Nadji predicted that the wave of oncoming economic growth and employment opportunities will create a demand for more space that could even trickle down to office buildings. This change won’t happen overnight, but he anticipates that the demand for offices will surge over the next three years.
One change he hopes will never occur is a reversion back to pre-pandemic business operations. In speaking about his own company, Hassem stated: “We want to stay out of our comfort zone. It would be a lost opportunity just to go back to normal now that we’ve learned so much.”
The final panel — “Incoming Entertainment: Stadiums, Studios and Streaming Wars, Oh My!” — put CO moderator Sarika Ganger in dialogue with Kim Brewer, senior vice president of West Coast development at Unibail-Rodamco-Westfield; Jesse Goepel, managing director at Square Mile Capital; and Eric Randolph, senior design manager and global practice area resilience leader for sports at Gensler Sports.
Panelists discussed the increasing demand for entertainment, honing in on digital media and rapid consumption. This demand had already existed prior to COVID-19, but the pandemic saw a surge in media consumption not expected to slow down anytime soon.
Due to the size and scale of entertainment projects, however, entertainment companies have had to look outside the city of Los Angeles, confronting logistical difficulties.
“It’s hard to find properties of scale,” Goepel said. “Now we’re seeing more and more projects pop up outside of that zone.”
Goepel noted that moving outside the city is a last resort, as the industry’s labor unions are centralized in Hollywood. Therefore, the entertainment industry must either adapt to creatively use pre-existing spaces or modernize to create the necessary infrastructure.
This deficit of accessible facilities extends to sporting arenas. “Scale is always a big challenge for stadiums and for practice facilities,” Randolph said. “That becomes a really limiting factor in L.A. where there just aren’t that many sites available.”
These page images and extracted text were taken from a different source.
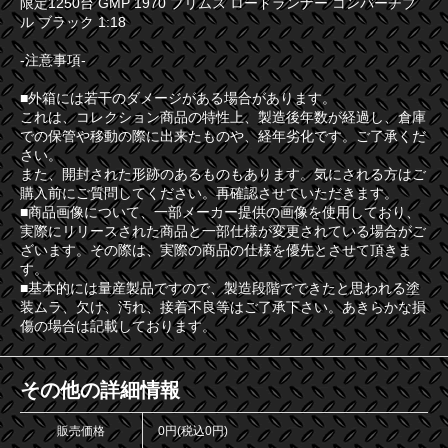
限定1250台 GMP 1970 プリムス ロードランナー コンバーチブ
ル ブラック 1:18
-注意事項-
■外箱には若干のダメージがある場合があります。
これは、コレクション商品の特性上、製造後年数が経過し、倉庫
での保管や移動の際に出来たものや、経年劣化です。ご了承くだ
さい。
また、開封された形跡のあるものもあります。気にされる方はご
購入前にご質問してください。再確認させていただきます。
■商品画像について、一部メーカー提供の画像を使用しており、
実際にリリースされた商品と一部仕様が変更されている場合がご
ざいます。その際は、実際の商品の仕様を優先とさせて頂きま
す。
■基本的には量産製品ですので、製造段階でできたと思われる塗
装ムラ、欠け、汚れ、接着不良等はご了承下さい。あきらかな損
傷の場合は記載しております。
その他の詳細情報
販売価格
0円(税込0円)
Even when the spaces are available, attracting visitors in a post-pandemic world presents its own challenges. Entertainment has existed predominantly within the home for over a year, so Randolph believes that now “the challenge is competing with the big screen TV. You have to provide a reason for people to get out of the house, get off the couch, and actually go to the event.”
To incentivize visitors, he outlined experiences beyond the sporting event itself. Food stands, as well as pre- and post-game opportunities, are a few amenities Randolph hopes will result in increased attendance.
Even with the relative unpredictability surrounding the future of L.A.’s entertainment, business, and housing markets, the panelists resoundingly agreed on the city’s resilience.
“Never rule out Southern California,” Nadij said, pointing to Los Angeles’ economic diversity, educational institutions and quality of life. “If you look at history, we’ve always worked through these challenging times.”